Côté architectural, le futur parc propose un cadre de travail au coeur d’un environnement tertiaire en plein développement. Il est conçu sur le modèle d’un campus d’entreprises offrant des lieux de travail, de vie et de détente. Les 131.000 m2 de bureaux et de services sont jalonnés d’espaces verts, d’esplanades piétonnes et de larges avenues boisées. Le projet propose également plusieurs commodités notamment des parkings, des bâtiments d’une hauteur maximale de 18 m, des surfaces de bureaux, un centre de sport, des commerces et des loisirs.
S’inscrivant dans le cadre du programme Emergence, le projet Fès Shore est mené en partenariat entre le ministère du Commerce, de l’industrie et des nouvelles technologies, la wilaya de la région Fès-Boulemane, le Centre régional d’investissement (CRI) de Fès et MedZ, filiale de CDG-Développement. Celle-ci, est-il expliqué, s’engage à créer de nouveaux potentiels économiques permettant une croissance soutenue du pays. «C’est notre manière d’accompagner les grandes politiques sectorielles tel le plan Emergence et le plan Maroc vert», indique Ghannam. Le projet, poursuit-il, prévoit des espaces de bureaux et s’oriente vers les nouveaux secteurs à forte valeur ajoutée. Il complète et soutient l’offre Maroc en pôles de compétitivité.
Pour ses promoteurs, Fès Shore se veut un cadre facilitateur et catalyseur du développement technologique, économique et social de la région. Il s’appuie aussi sur une infrastructure télécoms qualifiée de qualité accessible à des coûts compétitifs. La plateforme offrira aux sociétés résidentes une panoplie d’incitations fiscales, des subventions et des coûts concurrentiels à l’international. A titre d’illustration, le taux de l’IR qui y sera appliqué est de 20% alors qu’une exonération totale de l’IS sera effective pendant les 5 premières années et un abattement de 50% par la suite.

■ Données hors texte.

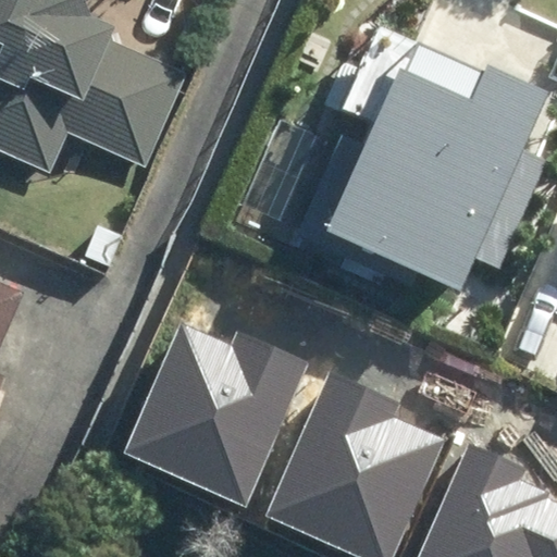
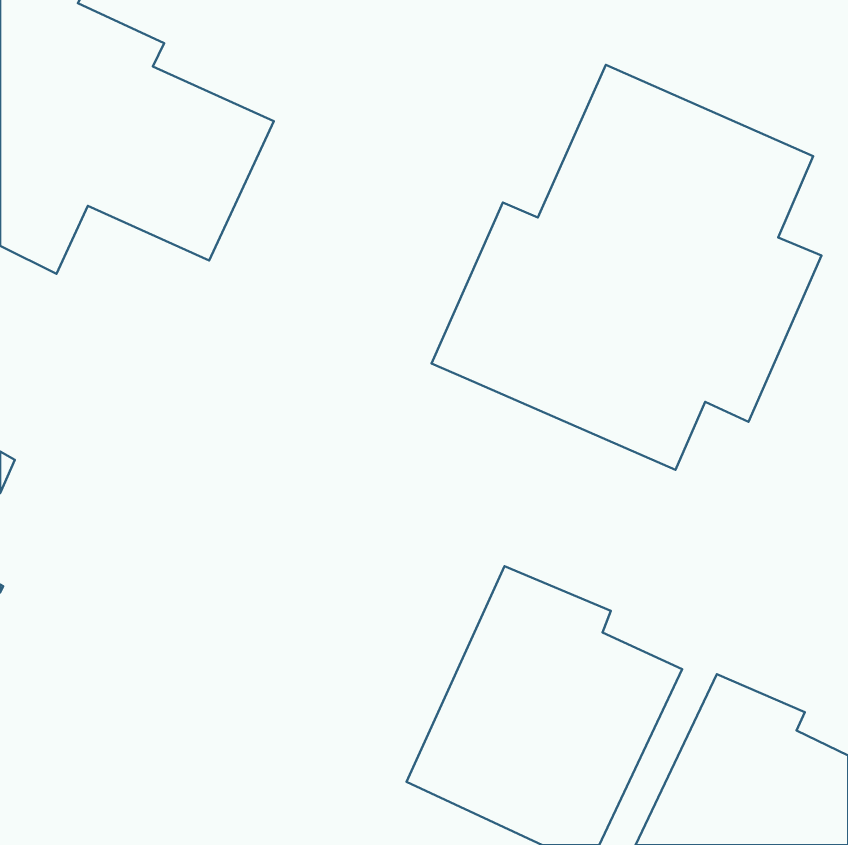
building: [125,320,310,507] -> none

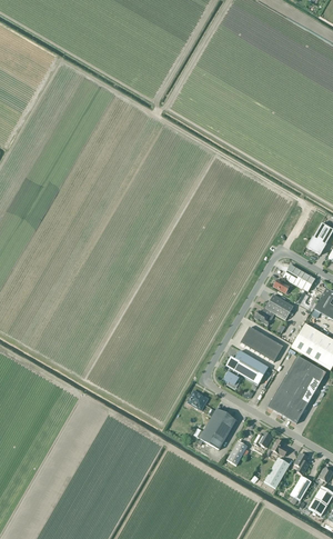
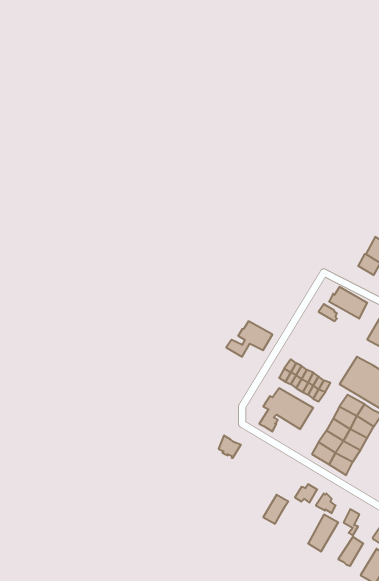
building: [254,295,293,325] -> [226,321,272,357]
building: [193,408,236,449] -> none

Ceci, en plus de loyers compétitifs à l’international, des coûts de télécoms de 30% moins chers que les prix du marché, et des aides à la formation allant jusqu’à 5.800 euros (65.000 DH environ). A noter que Fès Shore est le troisième maillon d’un réseau de parcs intégrés dédiés aux activités de services informatiques, de traitement de données et de processus métiers. Il se situe au niveau de l’arrondissement Saïss sur la rocade périphérique menant vers l’aéroport international Fès-Saïss.
Avec le projet Fès Shore, MedZ veut doter la ville d’une offre de valeur complète pour l’accueil des entreprises. La société entend permettre l’accès à un nouveau savoir-faire et développer de nouveaux métiers porteurs de valeur ajoutée. Rappelons que ce parc nécessitera un investissement global de 1,1 milliard de DH. Le premier coup de pioche de ce projet a été donné il y a plus d’un an. La plateforme numérique, dont la fin des travaux est prévue pour 2015, sera construite sur une superficie de 22 ha et permettra de générer 15.000 emplois directs et 4 milliards de DH de chiffre d’affaires à l’horizon 2017.



27 call-centers et 4.000 emplois


En attendant le lancement du programme Fès Shore, c’est par les centres d’appel que la région tente de bâtir sa réputation en tant que destination des activités offshoring. Au dernier recensement, 27 call-centers, employant 4.000 personnes, sont aujourd’hui opérationnels dans la ville (dont 2 à Sefrou). Tous ces centres se sont installés au cours des quatre dernières années. L’opérateur français Web Help, à lui seul, y est présent à travers trois plateformes géantes sises en plein centre-ville. Voilà qui donne de nouvelles prétentions à une région qui se voit déjà érigée en concurrente des grandes et premières destinations de l’offshoring, Casablanca et Rabat, notamment.